Why Apple doesn't allow multi-tasking on the iPhone
Of all the SDK limitations that Apple imposed on its new iPhone SDK, the one that seems to irk developers the most is the limitation on running background processes. While the ability to run in the background is a fundamental part of programming for Windows or Mac, Apple is trying to make the point that developing for the phone is quite different from developing for a PC. So here are 3 reasons why Apple made the right decision:
1) Its clear that mobile apps should conserve battery and bandwidth. There's an limited upside to multitasking on the phone.
2) Extending the API to include lifecycle management will make the iPhone API more complicated.
3) The network is the computer. Phone developers should make use of the communication protocols built into mobile networks such as SMS, inorder to send and receive notifications.

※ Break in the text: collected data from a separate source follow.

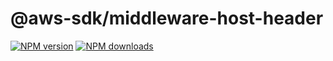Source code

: # @aws-sdk/middleware-host-header

[![NPM version](https://img.shields.io/npm/v/@aws-sdk/@aws-sdk/middleware-host-header/beta.svg)](https://www.npmjs.com/package/@aws-sdk/@aws-sdk/middleware-host-header)
[![NPM downloads](https://img.shields.io/npm/dm/@aws-sdk/@aws-sdk/middleware-host-header.svg)](https://www.npmjs.com/package/@aws-sdk/@aws-sdk/middleware-host-header)
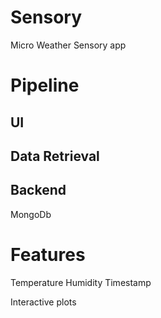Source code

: # Sensory

Micro Weather Sensory app

# Pipeline

## UI



## Data Retrieval 



## Backend
MongoDb




# Features
 Temperature 
 Humidity
 Timestamp


 Interactive plots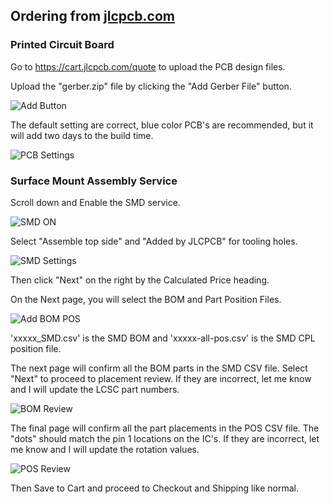 ## Ordering from [jlcpcb.com](https://jlcpcb.com/)

### Printed Circuit Board

Go to https://cart.jlcpcb.com/quote to upload the PCB design files.

Upload the "gerber.zip" file by clicking the "Add Gerber File" button.

![Add Button](https://github.com/GDWoody/Pixel-Controllers/blob/main/image/add_gerber.png)

The default setting are correct, blue color PCB's are recommended, but it will add two days to the build time.

![PCB Settings](https://github.com/computergeek1507/PB_16/raw/master/img/pcb_settings.png)

### Surface Mount Assembly Service


Scroll down and Enable the SMD service.

![SMD ON](https://github.com/computergeek1507/PB_16/raw/master/img/smd_on.png)

Select "Assemble top side" and "Added by JLCPCB" for tooling holes.

![SMD Settings](https://github.com/computergeek1507/PB_16/raw/master/img/smd_settings.png)

Then click "Next" on the right by the Calculated Price heading.

On the Next page, you will select the BOM and Part Position Files.

![Add BOM POS](https://github.com/computergeek1507/PB_16/raw/master/img/add_bom_pos.png)

'xxxxx_SMD.csv' is the SMD BOM and 'xxxxx-all-pos.csv' is the SMD CPL position file.

The next page will confirm all the BOM parts in the SMD CSV file. Select "Next" to proceed to placement review. If they are incorrect, let me know and I will update the LCSC part numbers.

![BOM Review](https://github.com/computergeek1507/PB_16/raw/master/img/bom_review.png)

The final page will confirm all the part placements in the POS CSV file. The "dots" should match the pin 1 locations on the IC's. If they are incorrect, let me know and I will update the rotation values.

![POS Review](https://github.com/computergeek1507/PB_16/raw/master/img/placement_review.png)

Then Save to Cart and proceed to Checkout and Shipping like normal.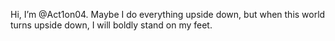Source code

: Hi, I’m @Act1on04. 
Maybe I do everything upside down, but when this world turns upside down, I will boldly stand on my feet.

<!---
Act1on04/Act1on04 is a ✨ special ✨ repository because its `README.md` (this file) appears on your GitHub profile.
You can click the Preview link to take a look at your changes.
--->
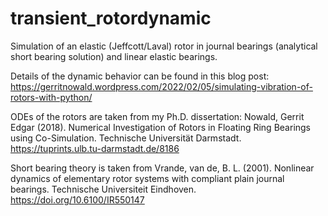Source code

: # transient_rotordynamic
Simulation of an elastic (Jeffcott/Laval) rotor in journal bearings (analytical short bearing solution) and linear elastic bearings.

Details of the dynamic behavior can be found in this blog post: https://gerritnowald.wordpress.com/2022/02/05/simulating-vibration-of-rotors-with-python/

ODEs of the rotors are taken from my Ph.D. dissertation:
Nowald, Gerrit Edgar (2018). Numerical Investigation of Rotors in Floating Ring Bearings using Co-Simulation. Technische Universität Darmstadt. https://tuprints.ulb.tu-darmstadt.de/8186

Short bearing theory is taken from
Vrande, van de, B. L. (2001). Nonlinear dynamics of elementary rotor systems with compliant plain journal bearings. Technische Universiteit Eindhoven. https://doi.org/10.6100/IR550147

People are dwelling on #1 but #2 and #3 are more important. The only way to have a large number of high quality, bug-free apps is to have a simple API. Making developers responsible for suspending program execution and persisting program state is really going to increase the probability of bugs. As for communication protocols, it doesn't make sense for independent developers to re-implement them. Your typical GPRS/EDGE/UMTS mobile networks are not really packet-based transports, and designing communication protocols for these kinds of networks are difficult. Apple and the operator will have to standardize on a few communication protocols such as SMS or XMPP, like Google has done with Android.